China’s national carbon neutral goal

On the policy side, Fan Di, a professor at Hong Kong Polytechnic University’s Institute of Textiles and Clothing, says Chinese fashion and textiles industries have an urgent need to move toward green fashion in part due to China having set the national goal of achieving carbon neutral by 2060. Given the strong role government plays in China, Fan noted public policy has a significant impact on corporate decision making within the country.   

“After the goal set by the central government, local governments will develop local plans to reduce carbon emissions, and these plans will inevitably pressure manufacturing sectors to reduce carbon emissions, making companies in these industries encounter more stringent environmental regulations and enforcements,” Fan explained.  

Meanwhile, developing sustainable or green fashion is a way for Chinese fashion and textiles industries to add value to their products, compensating for China’s increasing production costs and helping them compete with “rivals in southeast Asia who have a low-cost advantage,” he added.   

Fan explained many of the manufacturers that have jumped onto the green fashion bandwagon are companies that initially needed to follow the sustainability requirements requested by overseas customers.

The International Organization for Standardization’s ISO 14001 standard on environmental management system certification for example, has been widely adopted by Chinese fashion and textiles companies. Many firms have also adopted Global Reporting Initiative (GRI) standards on disclosing sustainability information.  “Using these internationally prevailing practices can increase legitimacy of their green practices,” Fan noted.   

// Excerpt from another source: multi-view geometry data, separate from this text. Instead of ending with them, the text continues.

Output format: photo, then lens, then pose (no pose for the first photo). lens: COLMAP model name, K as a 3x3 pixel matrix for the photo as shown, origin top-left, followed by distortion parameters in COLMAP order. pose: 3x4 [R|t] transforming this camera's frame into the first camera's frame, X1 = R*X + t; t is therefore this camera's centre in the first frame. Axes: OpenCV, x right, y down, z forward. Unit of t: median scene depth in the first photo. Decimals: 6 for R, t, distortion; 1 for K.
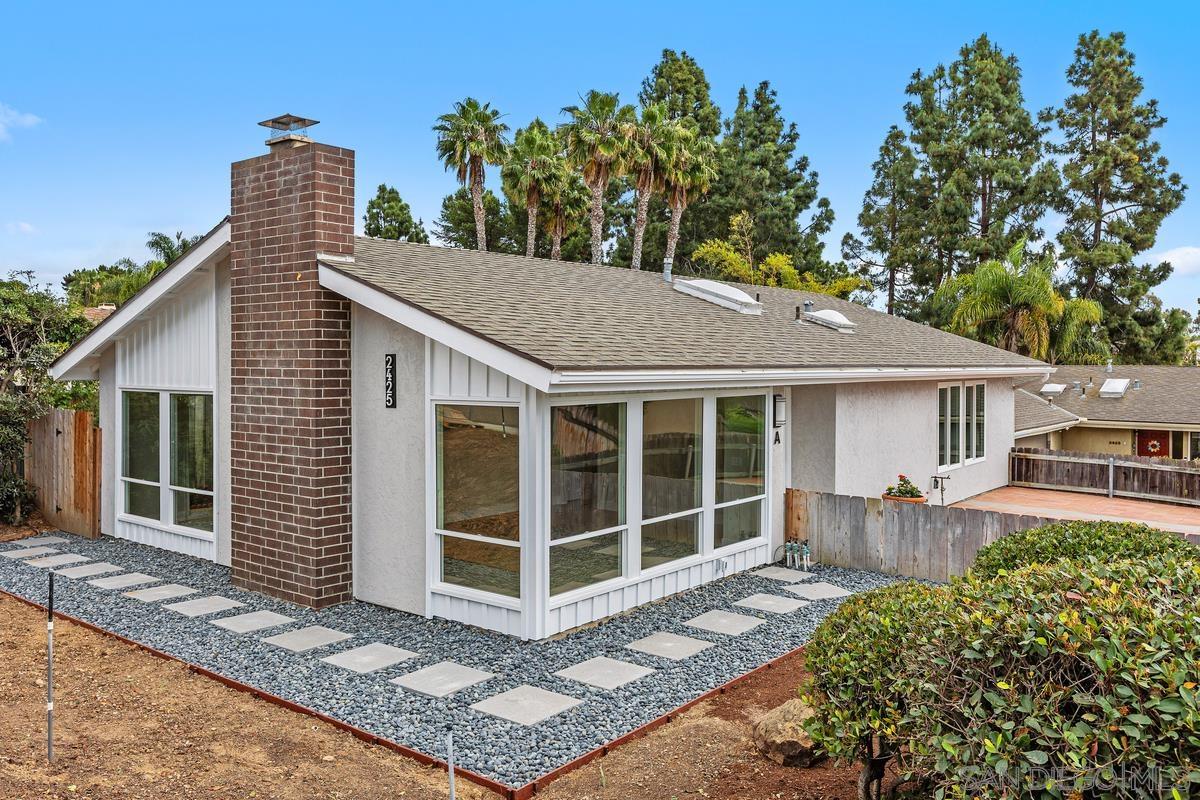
lens RADIAL K [[921.8, 0, 579.5], [0, 921.8, 362.1], [0, 0, 1]] dist [0.002314, -0.006834]
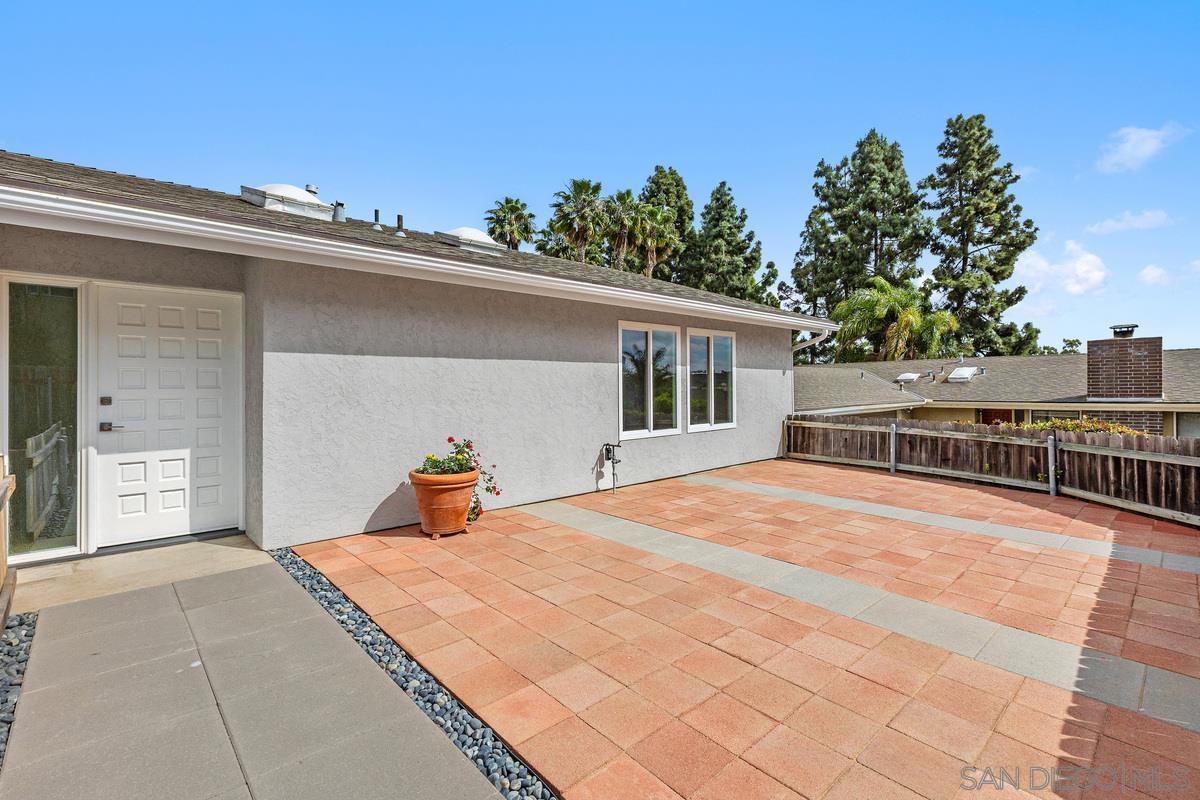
lens RADIAL K [[528.7, 0, 595.3], [0, 528.7, 381.4], [0, 0, 1]] dist [-0.000463, -0.000404]
pose [[0.990993, -0.011398, -0.133429, 0.135657], [0.010171, 0.999900, -0.009876, 0.024465], [0.133528, 0.008430, 0.991009, 0.179329]]
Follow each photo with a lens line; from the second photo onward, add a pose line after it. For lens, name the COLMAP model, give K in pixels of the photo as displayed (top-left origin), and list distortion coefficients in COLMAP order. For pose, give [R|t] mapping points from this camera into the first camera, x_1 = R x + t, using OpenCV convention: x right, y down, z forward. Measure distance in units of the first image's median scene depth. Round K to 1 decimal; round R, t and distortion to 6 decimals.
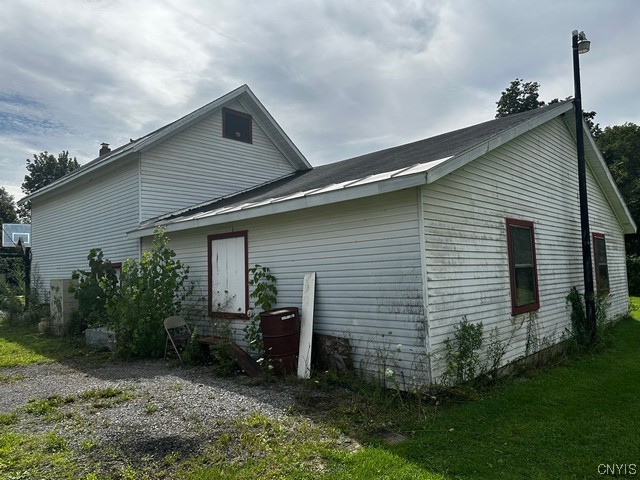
lens RADIAL K [[443.7, 0, 326.1], [0, 443.7, 243.1], [0, 0, 1]] dist [0.045711, -0.029802]
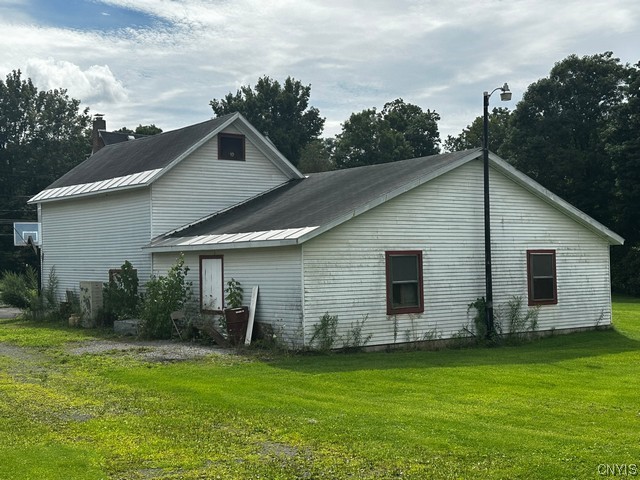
lens RADIAL K [[883.5, 0, 318.8], [0, 883.5, 238.9], [0, 0, 1]] dist [0.090423, 0.000000]
pose [[0.984767, 0.008828, -0.173655, 0.655785], [-0.000692, 0.998901, 0.046859, -0.223355], [0.173878, -0.046025, 0.983691, -1.869302]]
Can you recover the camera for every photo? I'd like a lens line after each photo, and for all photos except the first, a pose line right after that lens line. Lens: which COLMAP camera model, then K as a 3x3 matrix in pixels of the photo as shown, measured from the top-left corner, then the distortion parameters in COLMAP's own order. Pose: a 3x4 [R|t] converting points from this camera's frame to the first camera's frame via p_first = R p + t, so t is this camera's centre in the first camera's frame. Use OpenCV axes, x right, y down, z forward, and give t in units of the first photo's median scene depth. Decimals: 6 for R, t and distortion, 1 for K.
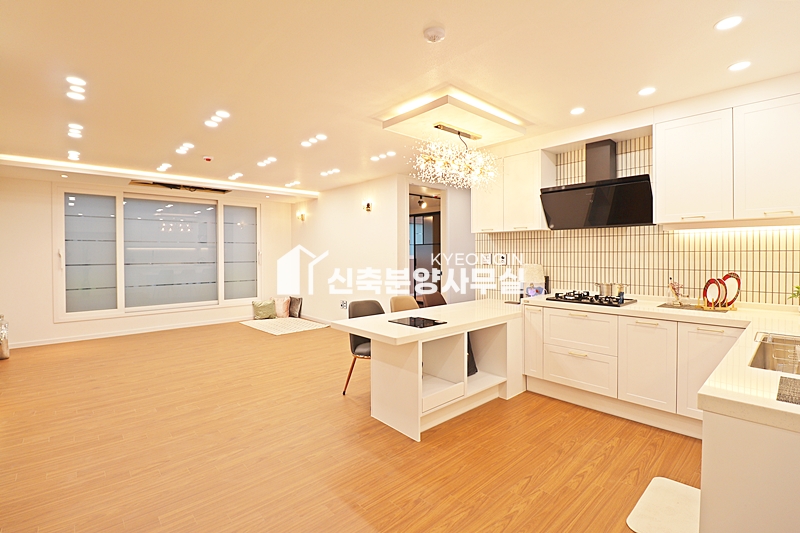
lens RADIAL K [[358.7, 0, 383.5], [0, 358.7, 256.4], [0, 0, 1]] dist [-0.000160, -0.000203]
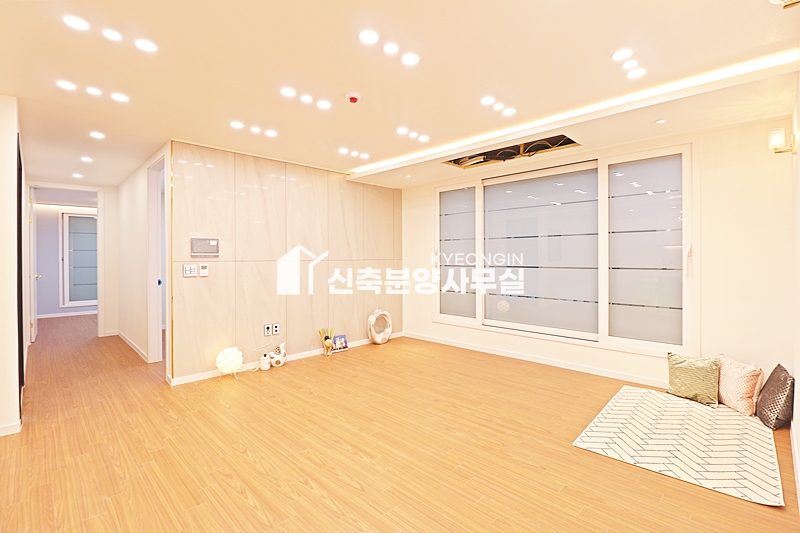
lens RADIAL K [[367.6, 0, 405.8], [0, 367.6, 259.8], [0, 0, 1]] dist [0.000972, -0.011905]
pose [[0.092033, 0.007390, -0.995729, 0.092938], [-0.004052, 0.999967, 0.007047, 0.000901], [0.995748, 0.003386, 0.092060, 0.641794]]
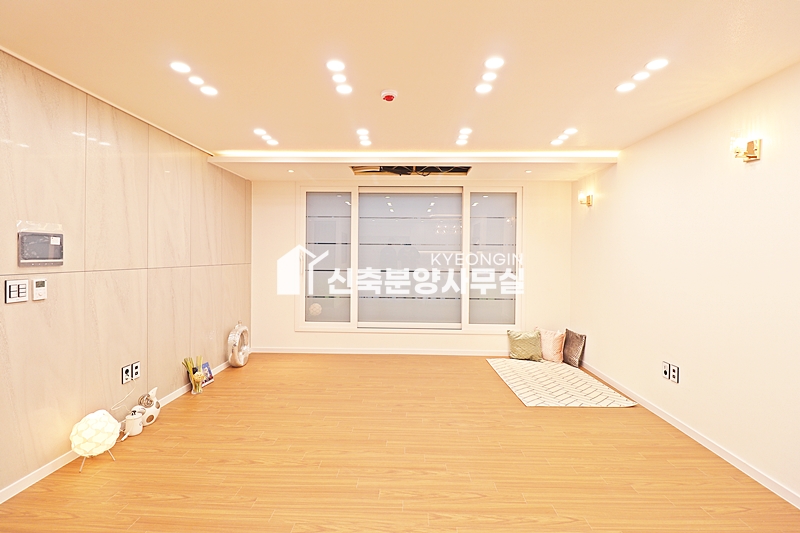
lens RADIAL K [[367.6, 0, 405.8], [0, 367.6, 259.8], [0, 0, 1]] dist [0.000972, -0.011905]
pose [[0.745307, 0.016295, -0.666522, -0.047540], [-0.016329, 0.999848, 0.006184, -0.010344], [0.666522, 0.006275, 0.745459, 0.365548]]
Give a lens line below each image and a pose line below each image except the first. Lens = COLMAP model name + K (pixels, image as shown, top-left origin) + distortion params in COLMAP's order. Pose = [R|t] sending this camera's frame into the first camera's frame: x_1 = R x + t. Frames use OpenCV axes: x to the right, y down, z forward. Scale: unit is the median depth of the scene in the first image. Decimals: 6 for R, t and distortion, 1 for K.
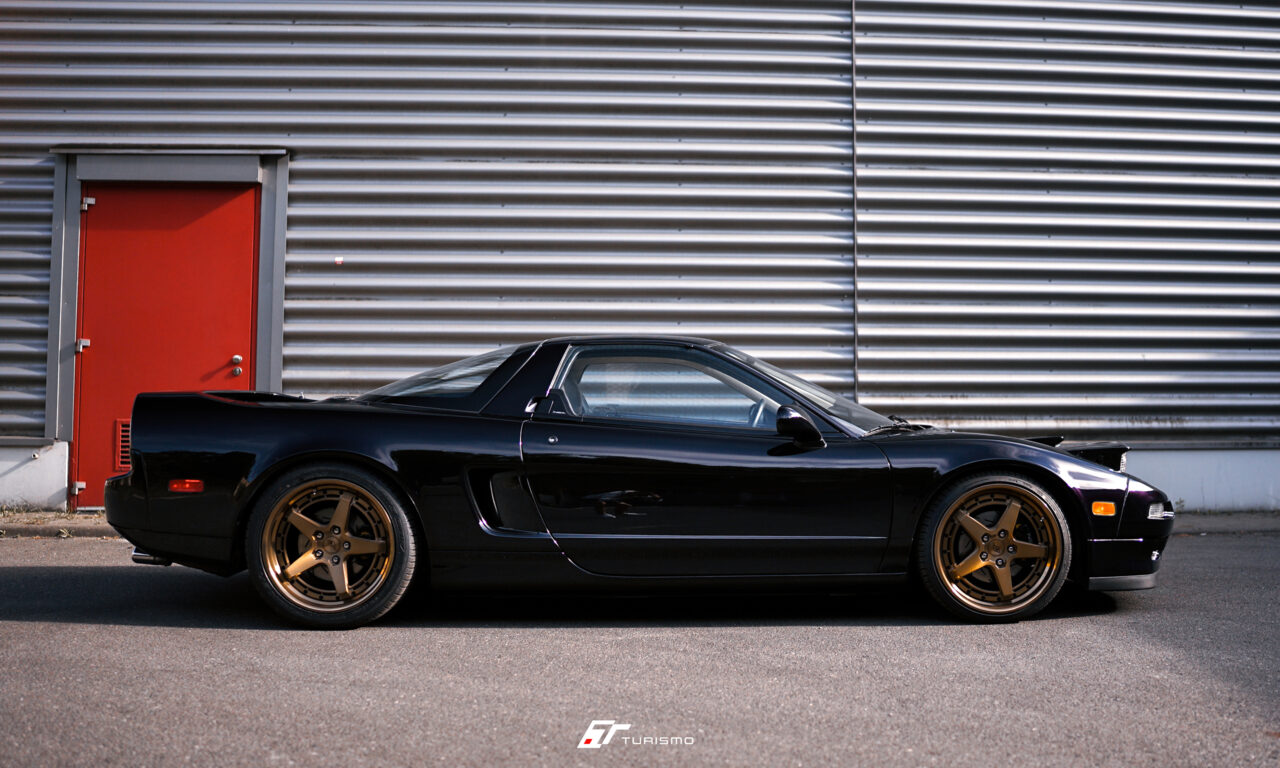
lens RADIAL K [[1308.7, 0, 640.0], [0, 1308.7, 384.0], [0, 0, 1]] dist [-0.226488, 0.315210]
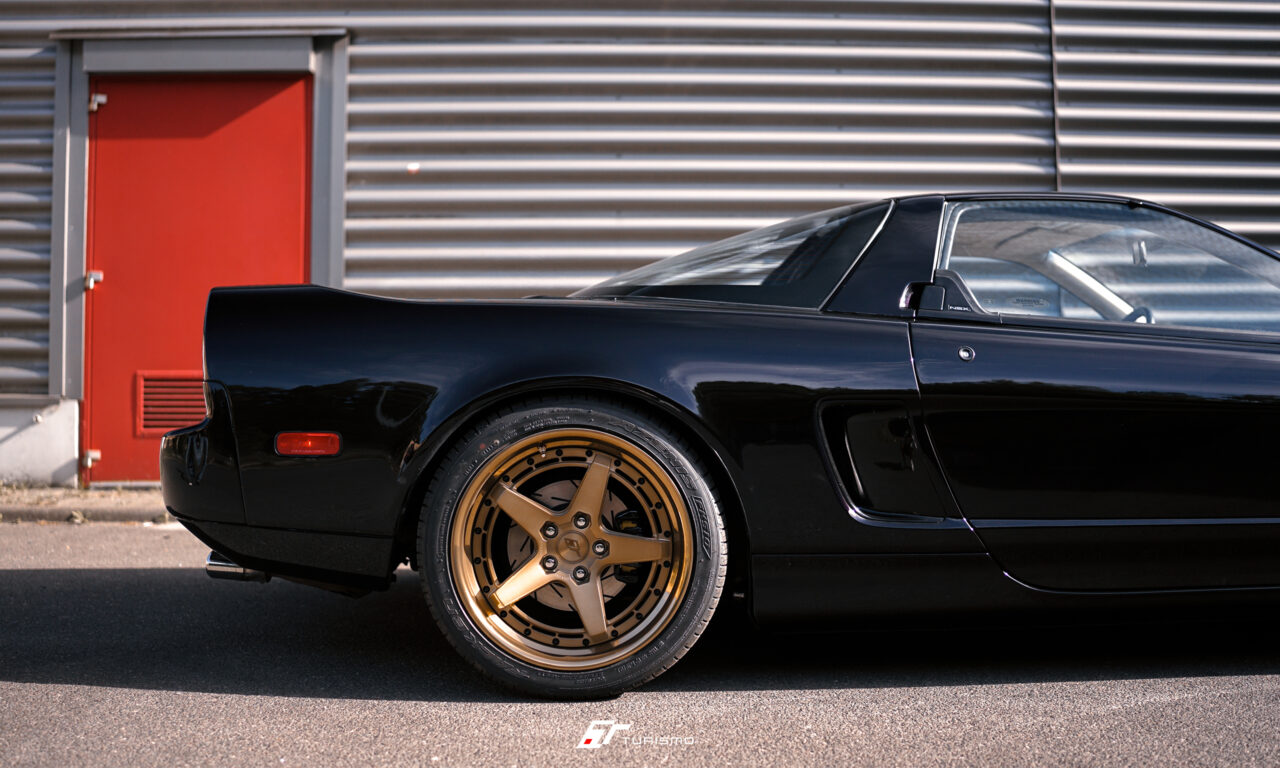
lens RADIAL K [[1436.1, 0, 640.0], [0, 1436.1, 384.0], [0, 0, 1]] dist [-0.253517, 0.385964]
pose [[0.999321, -0.007953, -0.035966, -0.109217], [0.008992, 0.999544, 0.028830, 0.021518], [0.035720, -0.029134, 0.998937, 0.225497]]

The fine balance between price and quality for sustainable brands in China

“On the other hand, although sustainability has become an increasingly important factor, product price and quality are still critical to Chinese consumers. This means Chinese fashion brands need to balance the tradeoffs between ‘being green’ and ‘low price’, by trying to avoid transferring too much of the cost of green products to the consumers,” he added.   

Dan Wang, the Shanghai-based chief economist of Hang Seng Bank (China), says that on the consumer side, she is not sure if the green fashion trend can trickle down to areas outside of China’s major ‘Tier 1’ cities “because people are indeed still price sensitive” in smaller towns and cities.

On the financing side however, Wang noted that banks are now issuing special loans to companies that are making efforts to lower carbon emissions, given they are likely to pick up business as a result.    

“My bank has a client in the fabric industry, who tracks carbon emissions in every step of their clothing production and shows [that information on] their labels,” said Wang: “Government purchases, including through state-owned enterprises, universities and other public sectors, will lead much of the effort by allocating more money to buying those green fashion products for their employees,” she added.   

Given such pressure from government, and the shift in consumer awareness, China’s huge market for clothing and textiles is likely to become increasingly focused on sustainability.